Abstract class method polymorphically using constructors?

how can i have a method defined in an abstract superclass call a constructor of the actual class running the method?
abstract class A {
public List getMultple() {
List l = new ArrayList();
for (short i=0;i<4;i++) {
l.add(this());//<obviously this breaks
return l
or something like that. A won't run this method, but its children will...and they can call their constructors, but what do i put here to do that?
i've tried a call back. an abstract method getOne() in the superclass forces each child to define that method and in each of those i return the results of a constructor. that works fine.
the problem is i want to abstract this method out of each of these children classes cause its the exact same in each one, just using a different constructor to get multiple of each in a list. so if i use this callback method, then i am not saving the number of methods in each class, so why bother at all?
any ideas?

I still say you are coming at it from the wrong angle. A super class is not the way to go. What you are doing sounds like something very similar to something I did not too long ago.
My requirement was that I had tab delimited text files filed with data that I had to parse. Each line would be used to instantiate one object, so a particular file could be used to instantiate, for example, a thousand objects of the same class. There were different types of files corresponding to different classes to instantiate instances of.
Here is the design I ended up using.
An object of class DataTextFileReader is instantiated to parse the text file and generate objects. It includes code for going line by line, handling bad lines and generating objects and reports. The constructor:
public DataTextFileReader(File inputFile, LineParser<T> theLineParser)LineParser is an interface with one method:
public T read(String line);When you call a load() method of the DataTextFileReader, it does its thing with the aid of the LineParser's read method, to which each line is passed, and stores the generated objects in an ArrayList. This can be returned by using another method. There are other methods for getting the reports, etc.

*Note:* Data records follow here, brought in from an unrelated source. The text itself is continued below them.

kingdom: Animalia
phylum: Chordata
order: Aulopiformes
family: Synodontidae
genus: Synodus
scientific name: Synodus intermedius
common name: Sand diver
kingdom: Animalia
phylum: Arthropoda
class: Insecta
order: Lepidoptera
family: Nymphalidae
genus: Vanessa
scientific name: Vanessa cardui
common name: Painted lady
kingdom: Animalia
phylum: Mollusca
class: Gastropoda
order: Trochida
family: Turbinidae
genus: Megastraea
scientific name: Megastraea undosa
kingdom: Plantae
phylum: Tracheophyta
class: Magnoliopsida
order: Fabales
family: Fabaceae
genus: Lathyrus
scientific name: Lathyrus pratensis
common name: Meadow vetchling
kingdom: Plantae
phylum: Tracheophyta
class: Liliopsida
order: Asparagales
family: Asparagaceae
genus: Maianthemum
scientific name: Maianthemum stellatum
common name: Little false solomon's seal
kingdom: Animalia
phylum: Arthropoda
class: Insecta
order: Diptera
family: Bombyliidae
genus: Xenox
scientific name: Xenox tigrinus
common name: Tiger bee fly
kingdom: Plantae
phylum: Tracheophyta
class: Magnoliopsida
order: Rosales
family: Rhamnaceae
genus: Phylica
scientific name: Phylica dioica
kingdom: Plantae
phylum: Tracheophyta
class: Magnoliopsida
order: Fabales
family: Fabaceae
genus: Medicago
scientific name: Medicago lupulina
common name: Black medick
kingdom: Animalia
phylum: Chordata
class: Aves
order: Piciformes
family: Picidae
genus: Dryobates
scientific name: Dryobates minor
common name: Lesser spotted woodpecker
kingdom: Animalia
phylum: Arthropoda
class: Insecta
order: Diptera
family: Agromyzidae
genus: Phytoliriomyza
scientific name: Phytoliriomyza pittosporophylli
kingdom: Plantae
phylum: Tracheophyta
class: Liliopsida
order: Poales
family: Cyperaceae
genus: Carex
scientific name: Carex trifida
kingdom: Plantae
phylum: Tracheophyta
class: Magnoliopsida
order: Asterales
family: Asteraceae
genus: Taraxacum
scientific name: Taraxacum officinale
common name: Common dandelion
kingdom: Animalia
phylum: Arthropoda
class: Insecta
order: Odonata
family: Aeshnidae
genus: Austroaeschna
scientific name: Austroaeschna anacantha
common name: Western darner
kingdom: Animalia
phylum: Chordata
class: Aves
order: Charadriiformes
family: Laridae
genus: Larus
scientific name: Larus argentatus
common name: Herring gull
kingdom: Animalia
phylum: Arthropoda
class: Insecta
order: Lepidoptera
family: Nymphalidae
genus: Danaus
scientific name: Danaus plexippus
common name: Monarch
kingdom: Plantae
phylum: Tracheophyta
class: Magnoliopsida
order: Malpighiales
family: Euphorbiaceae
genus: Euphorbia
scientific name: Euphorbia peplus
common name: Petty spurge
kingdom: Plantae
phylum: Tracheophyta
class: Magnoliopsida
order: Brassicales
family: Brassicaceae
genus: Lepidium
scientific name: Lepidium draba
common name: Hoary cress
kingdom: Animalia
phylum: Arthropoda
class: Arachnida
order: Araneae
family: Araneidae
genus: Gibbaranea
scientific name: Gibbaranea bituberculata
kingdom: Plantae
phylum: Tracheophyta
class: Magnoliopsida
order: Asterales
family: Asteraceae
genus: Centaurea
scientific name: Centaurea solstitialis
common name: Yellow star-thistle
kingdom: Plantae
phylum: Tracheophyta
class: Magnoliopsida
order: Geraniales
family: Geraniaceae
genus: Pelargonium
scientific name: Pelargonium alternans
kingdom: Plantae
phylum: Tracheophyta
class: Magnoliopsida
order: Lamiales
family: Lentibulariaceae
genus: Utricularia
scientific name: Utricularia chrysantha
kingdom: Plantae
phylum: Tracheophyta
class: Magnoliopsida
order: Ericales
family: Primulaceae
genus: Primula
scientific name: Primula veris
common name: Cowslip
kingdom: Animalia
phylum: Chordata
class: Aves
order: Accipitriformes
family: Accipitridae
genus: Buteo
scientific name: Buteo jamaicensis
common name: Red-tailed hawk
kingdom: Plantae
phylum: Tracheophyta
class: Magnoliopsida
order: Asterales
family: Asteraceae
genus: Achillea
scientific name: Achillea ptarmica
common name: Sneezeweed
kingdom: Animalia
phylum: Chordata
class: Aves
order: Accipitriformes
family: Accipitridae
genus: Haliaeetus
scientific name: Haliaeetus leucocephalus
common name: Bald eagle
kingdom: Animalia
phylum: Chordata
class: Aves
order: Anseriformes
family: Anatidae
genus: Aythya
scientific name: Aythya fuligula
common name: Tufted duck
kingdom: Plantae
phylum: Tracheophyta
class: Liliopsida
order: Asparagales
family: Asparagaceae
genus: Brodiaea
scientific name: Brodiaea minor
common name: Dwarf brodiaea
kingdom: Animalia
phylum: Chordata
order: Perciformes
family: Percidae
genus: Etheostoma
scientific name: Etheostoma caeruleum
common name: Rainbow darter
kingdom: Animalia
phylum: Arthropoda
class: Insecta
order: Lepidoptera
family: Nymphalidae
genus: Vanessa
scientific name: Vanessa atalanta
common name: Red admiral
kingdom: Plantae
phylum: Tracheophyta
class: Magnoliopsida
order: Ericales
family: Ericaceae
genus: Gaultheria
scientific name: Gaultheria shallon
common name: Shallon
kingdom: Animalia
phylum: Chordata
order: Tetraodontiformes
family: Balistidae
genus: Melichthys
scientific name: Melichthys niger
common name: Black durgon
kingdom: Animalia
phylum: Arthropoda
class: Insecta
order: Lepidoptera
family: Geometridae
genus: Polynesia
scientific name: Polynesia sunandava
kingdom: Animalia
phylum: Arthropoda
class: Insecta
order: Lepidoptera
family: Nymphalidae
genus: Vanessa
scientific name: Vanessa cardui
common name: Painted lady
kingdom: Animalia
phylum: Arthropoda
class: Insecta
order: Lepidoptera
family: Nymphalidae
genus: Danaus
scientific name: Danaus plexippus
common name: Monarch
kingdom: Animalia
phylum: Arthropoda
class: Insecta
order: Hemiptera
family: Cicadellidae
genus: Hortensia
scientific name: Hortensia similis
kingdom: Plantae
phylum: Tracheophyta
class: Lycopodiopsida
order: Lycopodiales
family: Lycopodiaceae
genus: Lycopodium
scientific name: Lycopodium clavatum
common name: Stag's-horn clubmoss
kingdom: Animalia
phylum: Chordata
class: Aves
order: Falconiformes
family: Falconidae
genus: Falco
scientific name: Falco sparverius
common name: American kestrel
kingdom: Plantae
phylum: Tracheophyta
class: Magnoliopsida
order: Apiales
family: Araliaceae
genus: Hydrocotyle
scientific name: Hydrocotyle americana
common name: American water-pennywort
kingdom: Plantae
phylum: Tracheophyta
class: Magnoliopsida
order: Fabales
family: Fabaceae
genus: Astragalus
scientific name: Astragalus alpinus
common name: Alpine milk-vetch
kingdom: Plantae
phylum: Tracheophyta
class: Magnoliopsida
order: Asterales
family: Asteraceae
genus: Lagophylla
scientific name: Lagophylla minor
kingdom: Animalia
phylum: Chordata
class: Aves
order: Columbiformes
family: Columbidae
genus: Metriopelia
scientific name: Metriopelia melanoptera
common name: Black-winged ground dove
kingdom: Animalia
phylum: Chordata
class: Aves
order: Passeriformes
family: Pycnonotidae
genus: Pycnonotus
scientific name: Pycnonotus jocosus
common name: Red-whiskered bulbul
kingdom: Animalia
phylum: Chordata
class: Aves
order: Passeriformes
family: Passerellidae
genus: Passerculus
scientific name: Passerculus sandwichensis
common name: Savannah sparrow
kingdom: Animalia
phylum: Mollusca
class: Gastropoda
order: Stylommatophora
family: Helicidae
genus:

Obviously, the LineParser chosen needs to have code appropriate for parsing the lines in question, so you have to choose and instantiate the right one.
I find this design to work well. I arrived at it after spending hours giving myself headaches trying to come up with a design where there was a superclass roughly equivalent to the DataTextFileReader mentioned above, and classes extending this that fulfilled the duty of the LineParsers mentioned above... rather like what you are trying to do now.
I did not care for the solution at first because it did not give me the "Ah, I am clever!" sensation I was expecting when I finally cracked the problem using inheritance, but I quickly came to think that it was much better OOD anyway.
The LineParsers mentioned above are essentially embodiments of the Factory pattern, and I would recommend you do something similar in your case. Obviously your "constructors" all have to be different, so you should make a separate class for each of those. Then you can put the code that performs the query and loops to create loads of objects in another class called something like DatabaseDepopulator, using appropriate generics as in my example. Really it is the same problem, now that I look at it.
This will also result in better separation of concepts, if you ask me. Why should the class constructor know how to parse a database result query, much less perform the query? It has nothing to do with databases (I presume). That is the job of an interpreter object.
As a final note, remember... 95% of the time you feel like the language won't let you do what you want, it is because you shouldn't anyway.